Exercise requirements
The answer must repeat every record exactly, with no pictures in it.

Stored dataset items

:::::

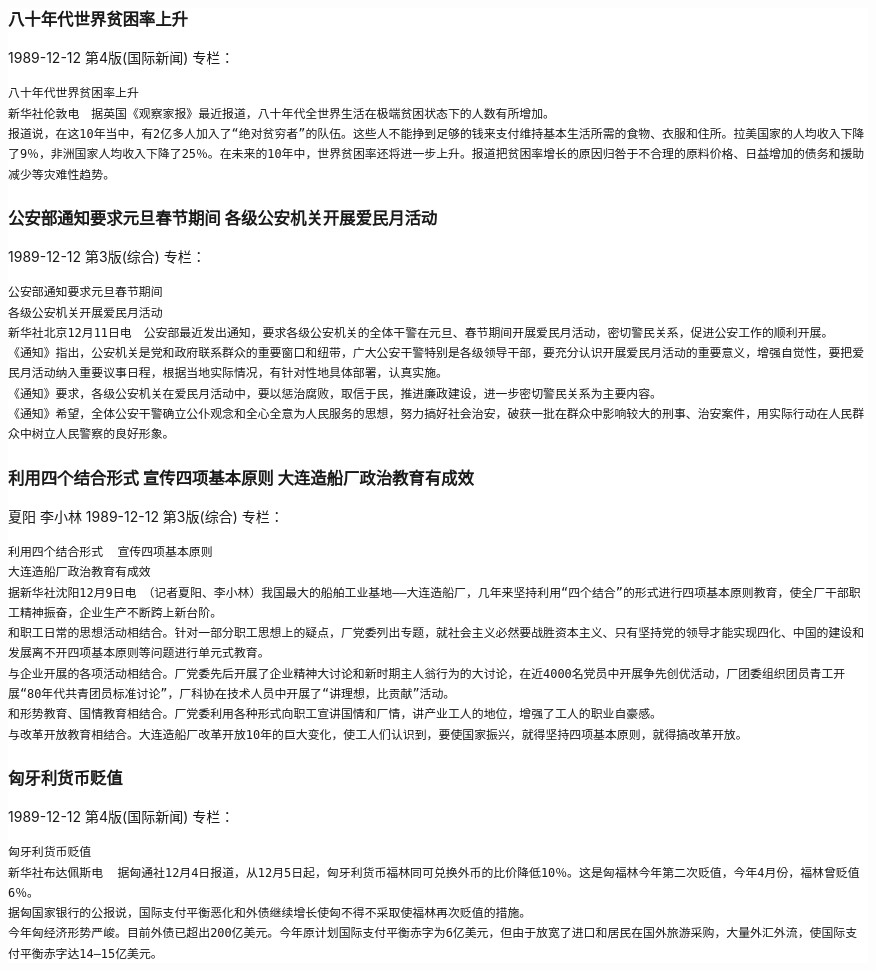 
### 八十年代世界贫困率上升

1989-12-12
第4版(国际新闻)
专栏：

    八十年代世界贫困率上升
    新华社伦敦电　据英国《观察家报》最近报道，八十年代全世界生活在极端贫困状态下的人数有所增加。
    报道说，在这10年当中，有2亿多人加入了“绝对贫穷者”的队伍。这些人不能挣到足够的钱来支付维持基本生活所需的食物、衣服和住所。拉美国家的人均收入下降了9％，非洲国家人均收入下降了25％。在未来的10年中，世界贫困率还将进一步上升。报道把贫困率增长的原因归咎于不合理的原料价格、日益增加的债务和援助减少等灾难性趋势。


### 公安部通知要求元旦春节期间  各级公安机关开展爱民月活动

1989-12-12
第3版(综合)
专栏：

    公安部通知要求元旦春节期间
    各级公安机关开展爱民月活动
    新华社北京12月11日电　公安部最近发出通知，要求各级公安机关的全体干警在元旦、春节期间开展爱民月活动，密切警民关系，促进公安工作的顺利开展。
    《通知》指出，公安机关是党和政府联系群众的重要窗口和纽带，广大公安干警特别是各级领导干部，要充分认识开展爱民月活动的重要意义，增强自觉性，要把爱民月活动纳入重要议事日程，根据当地实际情况，有针对性地具体部署，认真实施。
    《通知》要求，各级公安机关在爱民月活动中，要以惩治腐败，取信于民，推进廉政建设，进一步密切警民关系为主要内容。
    《通知》希望，全体公安干警确立公仆观念和全心全意为人民服务的思想，努力搞好社会治安，破获一批在群众中影响较大的刑事、治安案件，用实际行动在人民群众中树立人民警察的良好形象。


### 利用四个结合形式  宣传四项基本原则  大连造船厂政治教育有成效
夏阳  李小林
1989-12-12
第3版(综合)
专栏：

    利用四个结合形式  宣传四项基本原则
    大连造船厂政治教育有成效
    据新华社沈阳12月9日电　（记者夏阳、李小林）我国最大的船舶工业基地——大连造船厂，几年来坚持利用“四个结合”的形式进行四项基本原则教育，使全厂干部职工精神振奋，企业生产不断跨上新台阶。
    和职工日常的思想活动相结合。针对一部分职工思想上的疑点，厂党委列出专题，就社会主义必然要战胜资本主义、只有坚持党的领导才能实现四化、中国的建设和发展离不开四项基本原则等问题进行单元式教育。
    与企业开展的各项活动相结合。厂党委先后开展了企业精神大讨论和新时期主人翁行为的大讨论，在近4000名党员中开展争先创优活动，厂团委组织团员青工开展“80年代共青团员标准讨论”，厂科协在技术人员中开展了“讲理想，比贡献”活动。
    和形势教育、国情教育相结合。厂党委利用各种形式向职工宣讲国情和厂情，讲产业工人的地位，增强了工人的职业自豪感。
    与改革开放教育相结合。大连造船厂改革开放10年的巨大变化，使工人们认识到，要使国家振兴，就得坚持四项基本原则，就得搞改革开放。


### 匈牙利货币贬值

1989-12-12
第4版(国际新闻)
专栏：

    匈牙利货币贬值
    新华社布达佩斯电  据匈通社12月4日报道，从12月5日起，匈牙利货币福林同可兑换外币的比价降低10％。这是匈福林今年第二次贬值，今年4月份，福林曾贬值6％。
    据匈国家银行的公报说，国际支付平衡恶化和外债继续增长使匈不得不采取使福林再次贬值的措施。
    今年匈经济形势严峻。目前外债已超出200亿美元。今年原计划国际支付平衡赤字为6亿美元，但由于放宽了进口和居民在国外旅游采购，大量外汇外流，使国际支付平衡赤字达14—15亿美元。
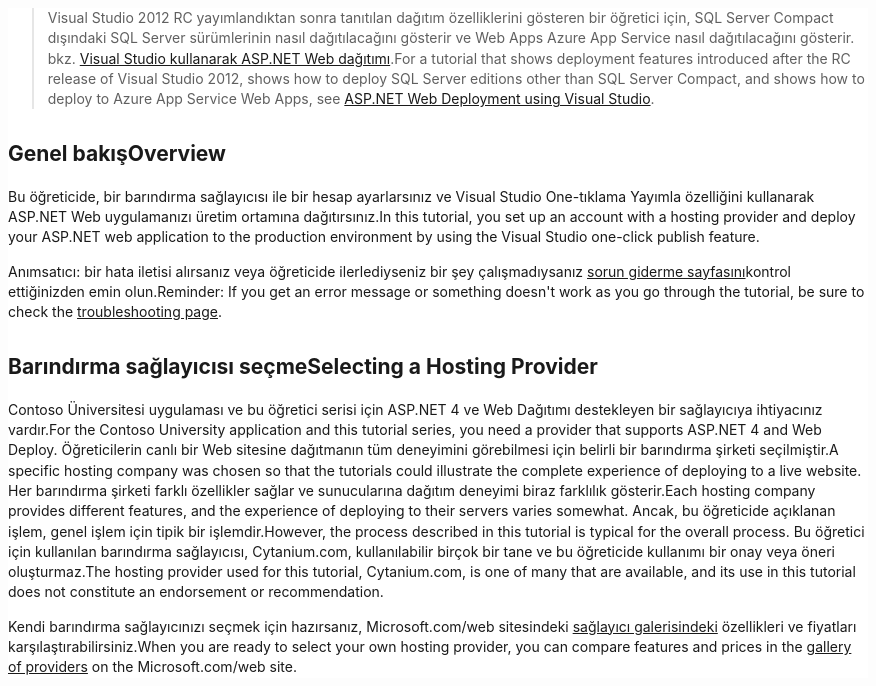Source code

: > <span data-ttu-id="1ba58-109">Visual Studio 2012 RC yayımlandıktan sonra tanıtılan dağıtım özelliklerini gösteren bir öğretici için, SQL Server Compact dışındaki SQL Server sürümlerinin nasıl dağıtılacağını gösterir ve Web Apps Azure App Service nasıl dağıtılacağını gösterir. bkz. [Visual Studio kullanarak ASP.NET Web dağıtımı](../../deployment/visual-studio-web-deployment/introduction.md).</span><span class="sxs-lookup"><span data-stu-id="1ba58-109">For a tutorial that shows deployment features introduced after the RC release of Visual Studio 2012, shows how to deploy SQL Server editions other than SQL Server Compact, and shows how to deploy to Azure App Service Web Apps, see [ASP.NET Web Deployment using Visual Studio](../../deployment/visual-studio-web-deployment/introduction.md).</span></span>

## <a name="overview"></a><span data-ttu-id="1ba58-110">Genel bakış</span><span class="sxs-lookup"><span data-stu-id="1ba58-110">Overview</span></span>

<span data-ttu-id="1ba58-111">Bu öğreticide, bir barındırma sağlayıcısı ile bir hesap ayarlarsınız ve Visual Studio One-tıklama Yayımla özelliğini kullanarak ASP.NET Web uygulamanızı üretim ortamına dağıtırsınız.</span><span class="sxs-lookup"><span data-stu-id="1ba58-111">In this tutorial, you set up an account with a hosting provider and deploy your ASP.NET web application to the production environment by using the Visual Studio one-click publish feature.</span></span>

<span data-ttu-id="1ba58-112">Anımsatıcı: bir hata iletisi alırsanız veya öğreticide ilerlediyseniz bir şey çalışmadıysanız [sorun giderme sayfasını](deployment-to-a-hosting-provider-creating-and-installing-deployment-packages-12-of-12.md)kontrol ettiğinizden emin olun.</span><span class="sxs-lookup"><span data-stu-id="1ba58-112">Reminder: If you get an error message or something doesn't work as you go through the tutorial, be sure to check the [troubleshooting page](deployment-to-a-hosting-provider-creating-and-installing-deployment-packages-12-of-12.md).</span></span>

## <a name="selecting-a-hosting-provider"></a><span data-ttu-id="1ba58-113">Barındırma sağlayıcısı seçme</span><span class="sxs-lookup"><span data-stu-id="1ba58-113">Selecting a Hosting Provider</span></span>

<span data-ttu-id="1ba58-114">Contoso Üniversitesi uygulaması ve bu öğretici serisi için ASP.NET 4 ve Web Dağıtımı destekleyen bir sağlayıcıya ihtiyacınız vardır.</span><span class="sxs-lookup"><span data-stu-id="1ba58-114">For the Contoso University application and this tutorial series, you need a provider that supports ASP.NET 4 and Web Deploy.</span></span> <span data-ttu-id="1ba58-115">Öğreticilerin canlı bir Web sitesine dağıtmanın tüm deneyimini görebilmesi için belirli bir barındırma şirketi seçilmiştir.</span><span class="sxs-lookup"><span data-stu-id="1ba58-115">A specific hosting company was chosen so that the tutorials could illustrate the complete experience of deploying to a live website.</span></span> <span data-ttu-id="1ba58-116">Her barındırma şirketi farklı özellikler sağlar ve sunucularına dağıtım deneyimi biraz farklılık gösterir.</span><span class="sxs-lookup"><span data-stu-id="1ba58-116">Each hosting company provides different features, and the experience of deploying to their servers varies somewhat.</span></span> <span data-ttu-id="1ba58-117">Ancak, bu öğreticide açıklanan işlem, genel işlem için tipik bir işlemdir.</span><span class="sxs-lookup"><span data-stu-id="1ba58-117">However, the process described in this tutorial is typical for the overall process.</span></span> <span data-ttu-id="1ba58-118">Bu öğretici için kullanılan barındırma sağlayıcısı, Cytanium.com, kullanılabilir birçok bir tane ve bu öğreticide kullanımı bir onay veya öneri oluşturmaz.</span><span class="sxs-lookup"><span data-stu-id="1ba58-118">The hosting provider used for this tutorial, Cytanium.com, is one of many that are available, and its use in this tutorial does not constitute an endorsement or recommendation.</span></span>

<span data-ttu-id="1ba58-119">Kendi barındırma sağlayıcınızı seçmek için hazırsanız, Microsoft.com/web sitesindeki [sağlayıcı galerisindeki](https://www.microsoft.com/web/hosting) özellikleri ve fiyatları karşılaştırabilirsiniz.</span><span class="sxs-lookup"><span data-stu-id="1ba58-119">When you are ready to select your own hosting provider, you can compare features and prices in the [gallery of providers](https://www.microsoft.com/web/hosting) on the Microsoft.com/web site.</span></span>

:::::

Reply to the exercise
### 八十年代世界贫困率上升

1989-12-12
第4版(国际新闻)
专栏：

    八十年代世界贫困率上升
    新华社伦敦电　据英国《观察家报》最近报道，八十年代全世界生活在极端贫困状态下的人数有所增加。
    报道说，在这10年当中，有2亿多人加入了“绝对贫穷者”的队伍。这些人不能挣到足够的钱来支付维持基本生活所需的食物、衣服和住所。拉美国家的人均收入下降了9％，非洲国家人均收入下降了25％。在未来的10年中，世界贫困率还将进一步上升。报道把贫困率增长的原因归咎于不合理的原料价格、日益增加的债务和援助减少等灾难性趋势。


### 公安部通知要求元旦春节期间  各级公安机关开展爱民月活动

1989-12-12
第3版(综合)
专栏：

    公安部通知要求元旦春节期间
    各级公安机关开展爱民月活动
    新华社北京12月11日电　公安部最近发出通知，要求各级公安机关的全体干警在元旦、春节期间开展爱民月活动，密切警民关系，促进公安工作的顺利开展。
    《通知》指出，公安机关是党和政府联系群众的重要窗口和纽带，广大公安干警特别是各级领导干部，要充分认识开展爱民月活动的重要意义，增强自觉性，要把爱民月活动纳入重要议事日程，根据当地实际情况，有针对性地具体部署，认真实施。
    《通知》要求，各级公安机关在爱民月活动中，要以惩治腐败，取信于民，推进廉政建设，进一步密切警民关系为主要内容。
    《通知》希望，全体公安干警确立公仆观念和全心全意为人民服务的思想，努力搞好社会治安，破获一批在群众中影响较大的刑事、治安案件，用实际行动在人民群众中树立人民警察的良好形象。


### 利用四个结合形式  宣传四项基本原则  大连造船厂政治教育有成效
夏阳  李小林
1989-12-12
第3版(综合)
专栏：

    利用四个结合形式  宣传四项基本原则
    大连造船厂政治教育有成效
    据新华社沈阳12月9日电　（记者夏阳、李小林）我国最大的船舶工业基地——大连造船厂，几年来坚持利用“四个结合”的形式进行四项基本原则教育，使全厂干部职工精神振奋，企业生产不断跨上新台阶。
    和职工日常的思想活动相结合。针对一部分职工思想上的疑点，厂党委列出专题，就社会主义必然要战胜资本主义、只有坚持党的领导才能实现四化、中国的建设和发展离不开四项基本原则等问题进行单元式教育。
    与企业开展的各项活动相结合。厂党委先后开展了企业精神大讨论和新时期主人翁行为的大讨论，在近4000名党员中开展争先创优活动，厂团委组织团员青工开展“80年代共青团员标准讨论”，厂科协在技术人员中开展了“讲理想，比贡献”活动。
    和形势教育、国情教育相结合。厂党委利用各种形式向职工宣讲国情和厂情，讲产业工人的地位，增强了工人的职业自豪感。
    与改革开放教育相结合。大连造船厂改革开放10年的巨大变化，使工人们认识到，要使国家振兴，就得坚持四项基本原则，就得搞改革开放。


### 匈牙利货币贬值

1989-12-12
第4版(国际新闻)
专栏：

    匈牙利货币贬值
    新华社布达佩斯电  据匈通社12月4日报道，从12月5日起，匈牙利货币福林同可兑换外币的比价降低10％。这是匈福林今年第二次贬值，今年4月份，福林曾贬值6％。
    据匈国家银行的公报说，国际支付平衡恶化和外债继续增长使匈不得不采取使福林再次贬值的措施。
    今年匈经济形势严峻。目前外债已超出200亿美元。今年原计划国际支付平衡赤字为6亿美元，但由于放宽了进口和居民在国外旅游采购，大量外汇外流，使国际支付平衡赤字达14—15亿美元。
Source code

: > <span data-ttu-id="1ba58-109">Visual Studio 2012 RC yayımlandıktan sonra tanıtılan dağıtım özelliklerini gösteren bir öğretici için, SQL Server Compact dışındaki SQL Server sürümlerinin nasıl dağıtılacağını gösterir ve Web Apps Azure App Service nasıl dağıtılacağını gösterir. bkz. [Visual Studio kullanarak ASP.NET Web dağıtımı](../../deployment/visual-studio-web-deployment/introduction.md).</span><span class="sxs-lookup"><span data-stu-id="1ba58-109">For a tutorial that shows deployment features introduced after the RC release of Visual Studio 2012, shows how to deploy SQL Server editions other than SQL Server Compact, and shows how to deploy to Azure App Service Web Apps, see [ASP.NET Web Deployment using Visual Studio](../../deployment/visual-studio-web-deployment/introduction.md).</span></span>

## <a name="overview"></a><span data-ttu-id="1ba58-110">Genel bakış</span><span class="sxs-lookup"><span data-stu-id="1ba58-110">Overview</span></span>

<span data-ttu-id="1ba58-111">Bu öğreticide, bir barındırma sağlayıcısı ile bir hesap ayarlarsınız ve Visual Studio One-tıklama Yayımla özelliğini kullanarak ASP.NET Web uygulamanızı üretim ortamına dağıtırsınız.</span><span class="sxs-lookup"><span data-stu-id="1ba58-111">In this tutorial, you set up an account with a hosting provider and deploy your ASP.NET web application to the production environment by using the Visual Studio one-click publish feature.</span></span>

<span data-ttu-id="1ba58-112">Anımsatıcı: bir hata iletisi alırsanız veya öğreticide ilerlediyseniz bir şey çalışmadıysanız [sorun giderme sayfasını](deployment-to-a-hosting-provider-creating-and-installing-deployment-packages-12-of-12.md)kontrol ettiğinizden emin olun.</span><span class="sxs-lookup"><span data-stu-id="1ba58-112">Reminder: If you get an error message or something doesn't work as you go through the tutorial, be sure to check the [troubleshooting page](deployment-to-a-hosting-provider-creating-and-installing-deployment-packages-12-of-12.md).</span></span>

## <a name="selecting-a-hosting-provider"></a><span data-ttu-id="1ba58-113">Barındırma sağlayıcısı seçme</span><span class="sxs-lookup"><span data-stu-id="1ba58-113">Selecting a Hosting Provider</span></span>

<span data-ttu-id="1ba58-114">Contoso Üniversitesi uygulaması ve bu öğretici serisi için ASP.NET 4 ve Web Dağıtımı destekleyen bir sağlayıcıya ihtiyacınız vardır.</span><span class="sxs-lookup"><span data-stu-id="1ba58-114">For the Contoso University application and this tutorial series, you need a provider that supports ASP.NET 4 and Web Deploy.</span></span> <span data-ttu-id="1ba58-115">Öğreticilerin canlı bir Web sitesine dağıtmanın tüm deneyimini görebilmesi için belirli bir barındırma şirketi seçilmiştir.</span><span class="sxs-lookup"><span data-stu-id="1ba58-115">A specific hosting company was chosen so that the tutorials could illustrate the complete experience of deploying to a live website.</span></span> <span data-ttu-id="1ba58-116">Her barındırma şirketi farklı özellikler sağlar ve sunucularına dağıtım deneyimi biraz farklılık gösterir.</span><span class="sxs-lookup"><span data-stu-id="1ba58-116">Each hosting company provides different features, and the experience of deploying to their servers varies somewhat.</span></span> <span data-ttu-id="1ba58-117">Ancak, bu öğreticide açıklanan işlem, genel işlem için tipik bir işlemdir.</span><span class="sxs-lookup"><span data-stu-id="1ba58-117">However, the process described in this tutorial is typical for the overall process.</span></span> <span data-ttu-id="1ba58-118">Bu öğretici için kullanılan barındırma sağlayıcısı, Cytanium.com, kullanılabilir birçok bir tane ve bu öğreticide kullanımı bir onay veya öneri oluşturmaz.</span><span class="sxs-lookup"><span data-stu-id="1ba58-118">The hosting provider used for this tutorial, Cytanium.com, is one of many that are available, and its use in this tutorial does not constitute an endorsement or recommendation.</span></span>

<span data-ttu-id="1ba58-119">Kendi barındırma sağlayıcınızı seçmek için hazırsanız, Microsoft.com/web sitesindeki [sağlayıcı galerisindeki](https://www.microsoft.com/web/hosting) özellikleri ve fiyatları karşılaştırabilirsiniz.</span><span class="sxs-lookup"><span data-stu-id="1ba58-119">When you are ready to select your own hosting provider, you can compare features and prices in the [gallery of providers](https://www.microsoft.com/web/hosting) on the Microsoft.com/web site.</span></span>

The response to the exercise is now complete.